RSR: It's very easy to just give up on this stuff. because it is so difficult. It is difficult to track these distribution goals down, difficult to negotiate them, it's difficult to carry on being motivated to talk to them when you hit brick wall after brick wall. And so when you do finally get through, we want to make a statement, say that these films are worth the same love and attention you would like a cult film from the US or a classic film from Japan or some great Antonioni film from Italy. They are the equivalent. And it's only by doing it in this way that I think we can get that message across. Then hopefully the label has legs and then we can then put out a range of films. But that's the sort of statement we're trying to make with this first release and hopefully the next few as well.
RES: This is why your label is so essential! Before we go - can you both recommend an Indian film that not enough people know about? Can be anything…
RSR: Well, only because I was listening to the soundtrack this morning. There's this great South Indian film called Punnagai Mannan (1986), it's a Kamal Haasan film from the mid-’80s. And it's got this great electronic synthesizer soundtrack by Ilaiyaraaja. It was dubbed into various other Indian languages as well. So it's also known as Dance Master and Chacha Charlie, Chacha meaning uncle. Haasan plays a double role. The main role is as a disco dancing teacher, and also plays his own uncle, who due to some heartbreak in his past, takes to dressing and acting like Charlie Chaplin. It's fun, but it's very dark. So yeah, check that out, I think it’s on YouTube.
RES: I need to dive deeper on Kamal Haasan! I love Pushpaka Vimana (1987), his dialogue-free tragicomedy, and his Mrs. Doubtfire remake Chachi 420 (1997). I also really liked Thug Life (2025), even though nobody else did…

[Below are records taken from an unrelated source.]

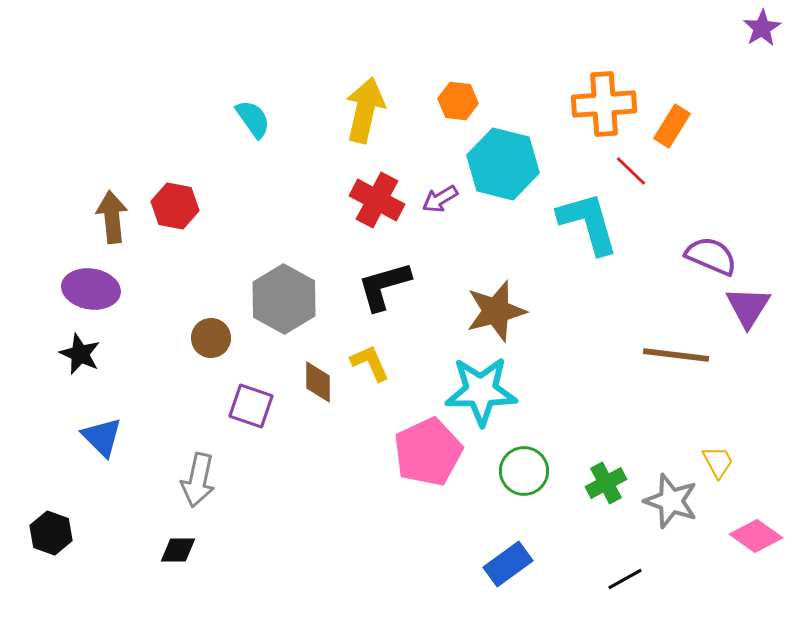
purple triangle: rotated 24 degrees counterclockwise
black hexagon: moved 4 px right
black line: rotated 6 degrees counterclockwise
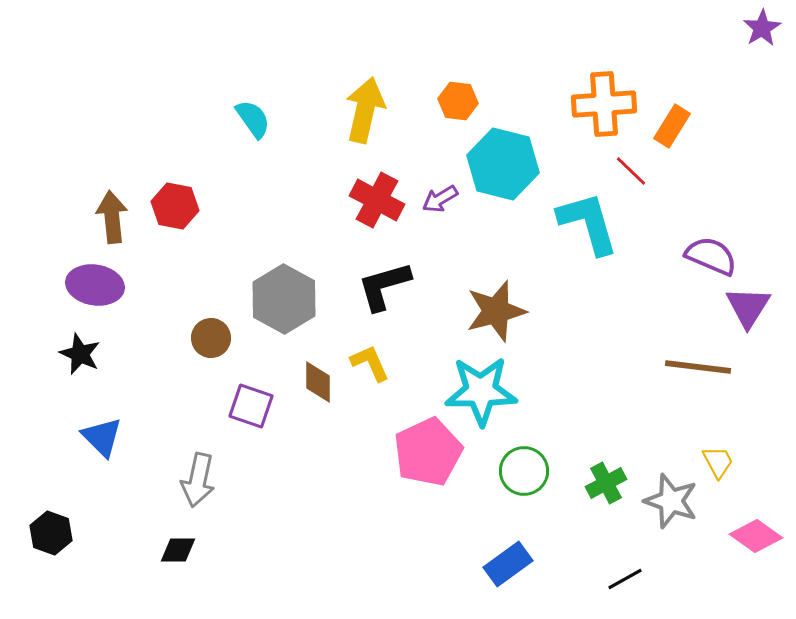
purple ellipse: moved 4 px right, 4 px up
brown line: moved 22 px right, 12 px down
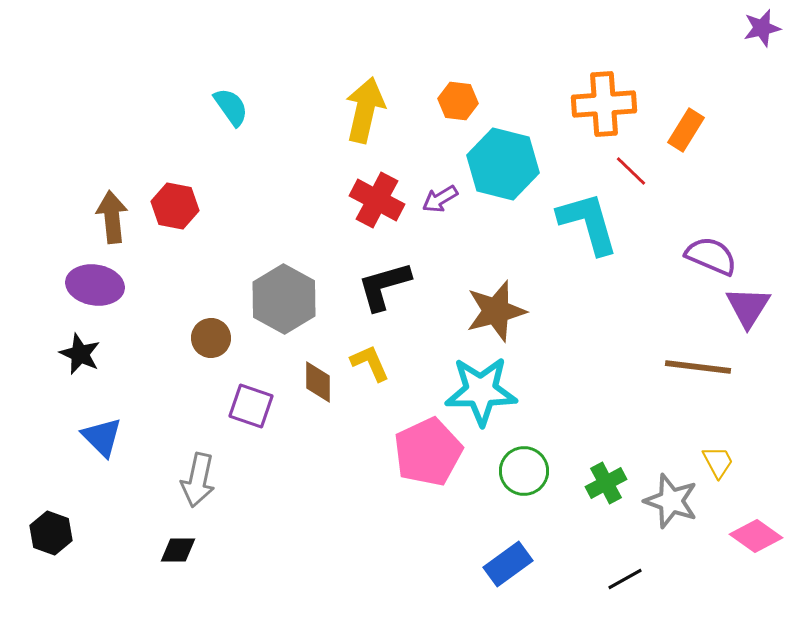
purple star: rotated 18 degrees clockwise
cyan semicircle: moved 22 px left, 12 px up
orange rectangle: moved 14 px right, 4 px down
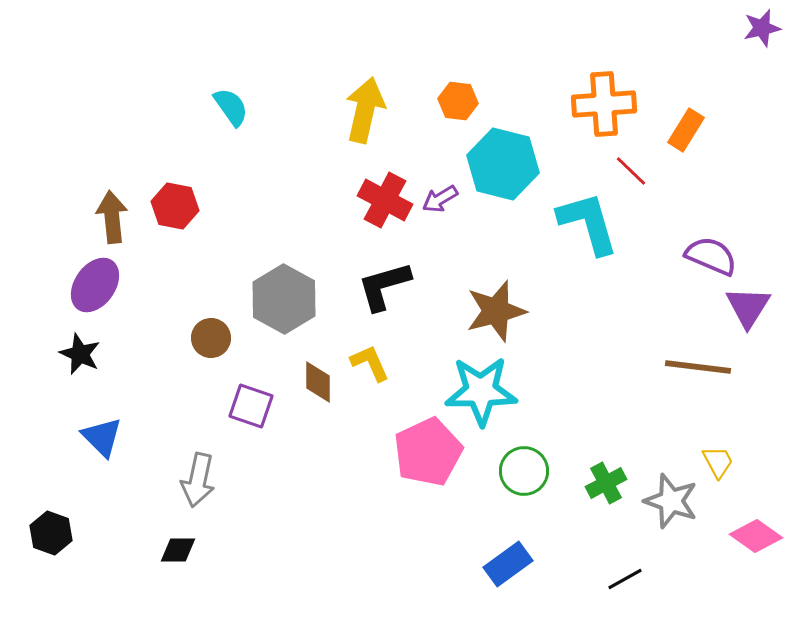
red cross: moved 8 px right
purple ellipse: rotated 64 degrees counterclockwise
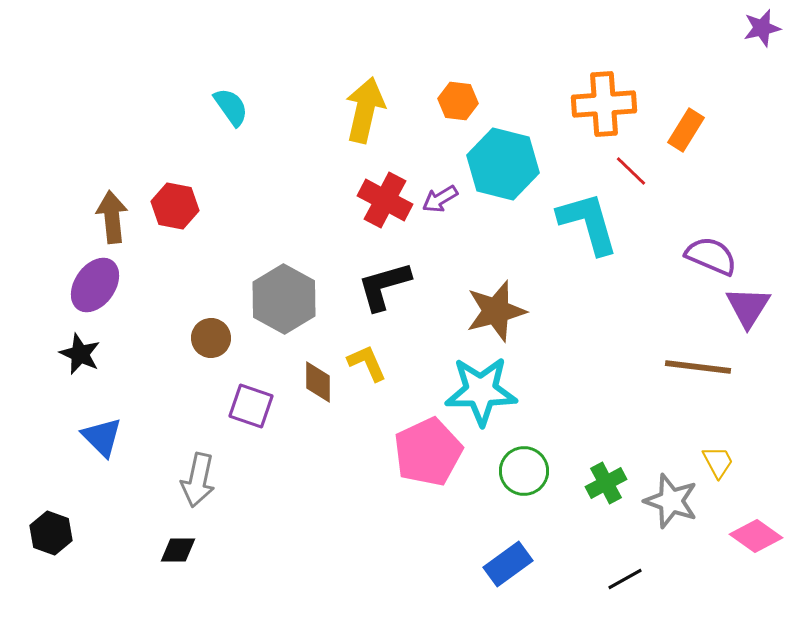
yellow L-shape: moved 3 px left
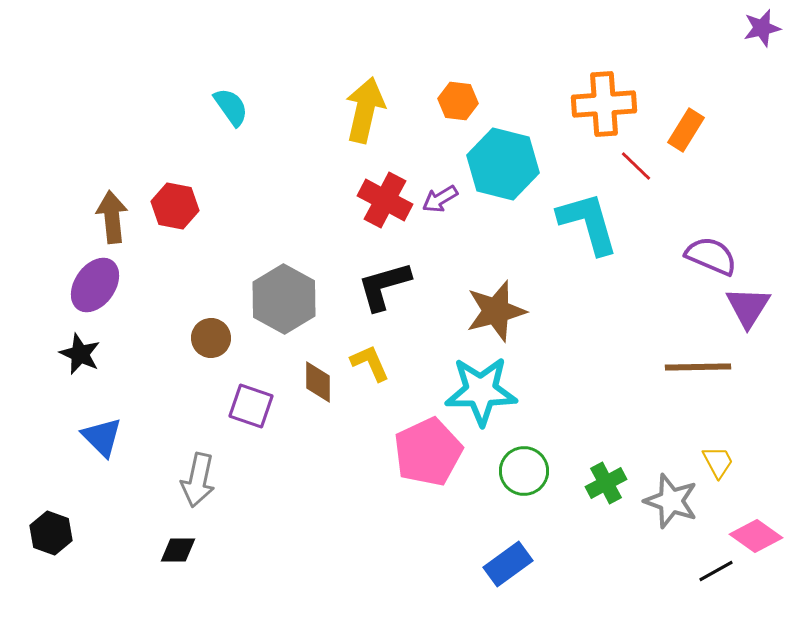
red line: moved 5 px right, 5 px up
yellow L-shape: moved 3 px right
brown line: rotated 8 degrees counterclockwise
black line: moved 91 px right, 8 px up
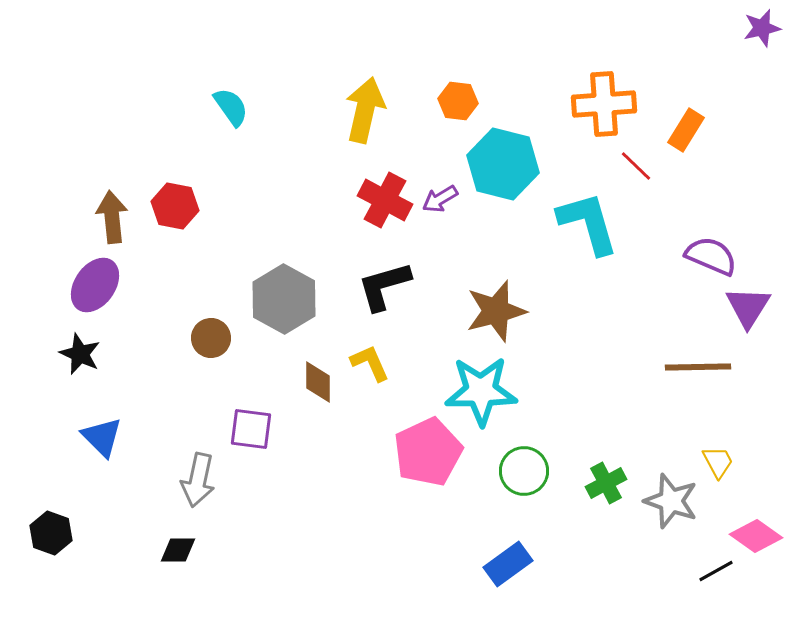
purple square: moved 23 px down; rotated 12 degrees counterclockwise
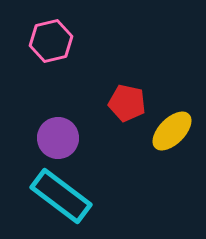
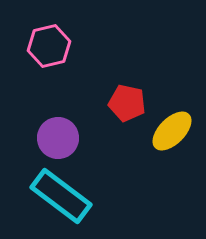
pink hexagon: moved 2 px left, 5 px down
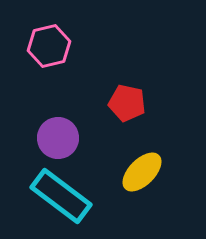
yellow ellipse: moved 30 px left, 41 px down
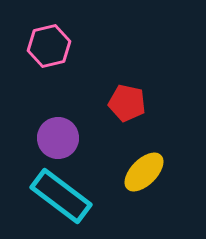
yellow ellipse: moved 2 px right
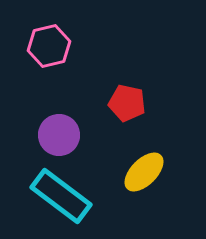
purple circle: moved 1 px right, 3 px up
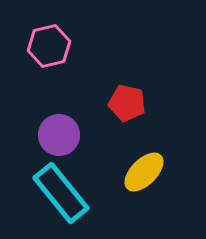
cyan rectangle: moved 3 px up; rotated 14 degrees clockwise
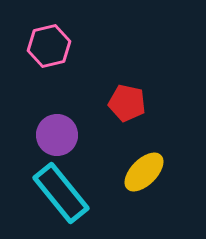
purple circle: moved 2 px left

RSR: I haven’t seen that, or even some of his classic ‘90s stuff. I remember why I watched that one, it was because I did a double bill of Modern Times (1936) and Shree 420 (1955), where Raj Kapoor does a sort of Chaplin-esque type of character. And I showed a clip from Punnagai Mannan, which I think means King of Smiles. And I showed a clip of that because of the Charlie Chaplin connection. So that's why I watched it.
RES: It sounds amazing. Omar, does anything come to mind for you?
OA: You’re putting me on the spot now! one that I always keep going back to is Bimal Roy’s Do Bigha Zamin (1953). It's one of the films that's often cited as being an example of Indian neorealism, but it's a brilliant film in terms of the way which it critiques capitalism along with everything else. It's got one of the most pessimistic, downbeat endings I've ever seen for a mainstream Hindi Indian film. Whenever I watched it, I thought, how did he even get away with ending on this note? It's about the trials and tribulations of a farmer who's in debt, forced to go to the city and works pulling a rickshaw through the city, and his son accompanies him and sees his father self-destruct. It's very similar in terms of the narrative to Bicycle Thieves, to De Sica’s film, which influenced Bimal Roy’s approach in the story as well. So I think that is really important. a really foundational film in terms of Indian cinema. But can you get it? No. It's on a poor DVD somewhere. I do know that it’s been restored.
RSR: It makes my pick pale in comparison!
OA: Not at all!
RSR: He picks a foundational film of Indian cinema and I pick Chacha Charlie from the ‘80s [laughs]!
RES: This is what makes you two a good team, you span the full range of cinematic experience!